## Activity list
a – Please list every distinct author-year citation in the passage on raindrop size distributions in China, naming each one only once.
b – Write the next part of the passage on raindrop size distributions in China, picking up after its final sentence.

## Selected text
The Nw−R fitting exponent in Hubei is negative, and its Nw value is significantly higher than that in eastern coastal China and Guangxi. Additionally, the increase in raindrop size of convective rainfall is significantly greater than the increase in Nw with rising R. This suggests that the growth in convective R is more reliant on the increase in raindrop diameter, differing from the conclusions of Bringi et al. (2003). Besides, as the R increases, the Dm value eventually reaches an equilibrium state, attained through raindrop breakup and coalescence processes (Hu et al. 1995; List et al. 1987). The raindrop Dm in convective along China’s eastern coast during the warm season stabilize at approximately 2.8 mm, which is 0.3 mm larger than those observed during typhoon-driven convective rainfall in the same area (Wang et al. 2024). These analyses suggest that the DSD characteristics in the eastern coastal and southern coastal China (Guangxi) are quite similar during the warm season, likely due to the combined influence of the East Asian monsoon and maritime climate. The coastal regions have larger raindrops and lower concentrations compared to inland areas (Hubei). Although the DSD data for Hubei also pertains to the warm season, it primarily focuses on the Meiyu season (mid-June to early July), which differs from the analysis period for the eastern and southern (Guangxi) coastal regions of China (Fu et al. 2020; Li et al. 2022). Additionally, the DSD in Hubei is primarily observed using a 2DVD, which provides more precise measurements of raindrop characteristics (Fu et al. 2020; Wen et al. 2016). These factors may also underlie the pronounced differences observed in DSD characteristics.

Source records:
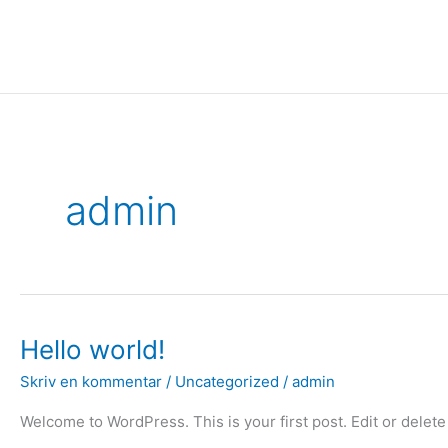
Gå
til
indholdet
admin
Hello
Hello world!
world!
Skriv en kommentar
/
Uncategorized
/
admin
Welcome to WordPress. This is your first post. Edit or delete i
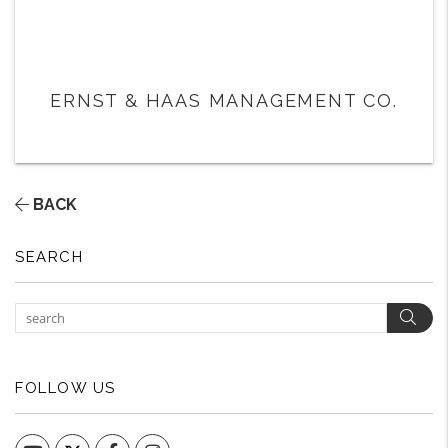
ERNST & HAAS MANAGEMENT CO.
BACK
SEARCH
Sear
FOLLOW US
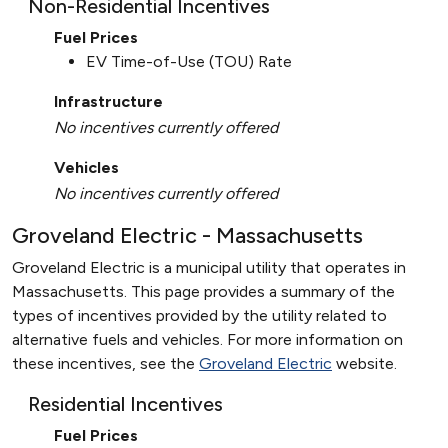
Non-Residential Incentives
Fuel Prices
EV Time-of-Use (TOU) Rate
Infrastructure
No incentives currently offered
Vehicles
No incentives currently offered
Groveland Electric - Massachusetts
Groveland Electric is a municipal utility that operates in
Massachusetts. This page provides a summary of the
types of incentives provided by the utility related to
alternative fuels and vehicles. For more information on
these incentives, see the
Groveland Electric
website.
Residential Incentives
Fuel Prices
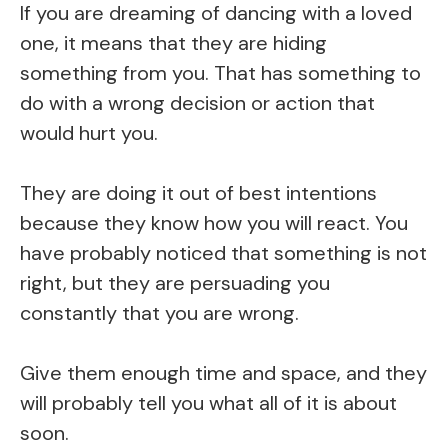
If you are dreaming of dancing with a loved
one, it means that they are hiding
something from you. That has something to
do with a wrong decision or action that
would hurt you.
They are doing it out of best intentions
because they know how you will react. You
have probably noticed that something is not
right, but they are persuading you
constantly that you are wrong.
Give them enough time and space, and they
will probably tell you what all of it is about
soon.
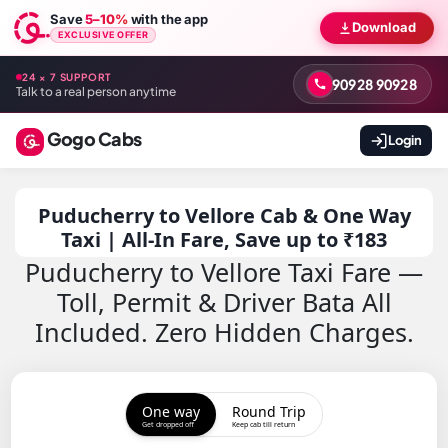
Save
5–10%
with the app
Download
EXCLUSIVE OFFER
24 × 7 SUPPORT
90928 90928
Talk to a real person anytime
Gogo Cabs
Login
Puducherry to Vellore Cab & One Way
Taxi | All-In Fare, Save up to ₹183
Puducherry to Vellore Taxi Fare —
Toll, Permit & Driver Bata All
Included. Zero Hidden Charges.
One way
Round Trip
Get dropped off
Keep cab till return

## Exercise responses
a –
Bringi et al. (2003)
Hu et al. (1995)
List et al. (1987)
Wang et al. (2024)
Fu et al. (2020)
Li et al. (2022)
Wen et al. (2016)

b –
3.2 Composite raindrop spectraTo further analyze the microphysical characteristics of convective and stratiform rainfall during the warm season in the eastern coastal China, this study calculated the average raindrop number concentration for each raindrop diameter and fitted a three-parameter Gamma distribution (Fig. 5). Additionally, the average rainfall parameters for different rain types were also calculated, as shown in Table 1. It can be seen that the N(D) of both types of rainfall exhibits a unimodal distribution, peaking at 0.3–0.6 mm (Fig. 5). However, there are significant differences in the DSDs between stratiform and convective. The convective exhibits higher number concentrations across all riandrop diameters compared to stratiform, with the most pronounced differences in smaller raindrops. Additionally, the spectrum width of the convective exceeds that of the stratiform, reaching over 6 mm, which is greater than the typhoon convective precipitation in this area (D > 5 mm) (Wang et al. 2024). These microphysical differences result in higher raindrop size, raindrop concentration, liquid water content, and rainfall rate in convective compared to the stratiform and whole (Table 1). On the other hand, both rain types during the warm season in the eastern coastal China fit well with the three-parameter Gamma distribution, demostrating some deviations observed in larger (D > 4.75 mm) and small (D ≤ 0.31 mm) raindrops. These phenomena align with the analysis of DSDs in Guangxi by Li et al. (2022). The distribution of natural raindrop may differ from the Gamma distribution used in mathematical models. Meanwhile, the discrepancies between the observed DSD and the theoretical Gamma distribution are likely due to inaccuracies in the moment estimation process. Zhang et al. (2003) identified discrepancies between the Gamma distribution model and natural DSDs. They conducted a thorough analysis of these differences, which lies beyond the scope of this study.
Composite raindrop spectra for the (red) convectiveand (blue) stratiform rainfall.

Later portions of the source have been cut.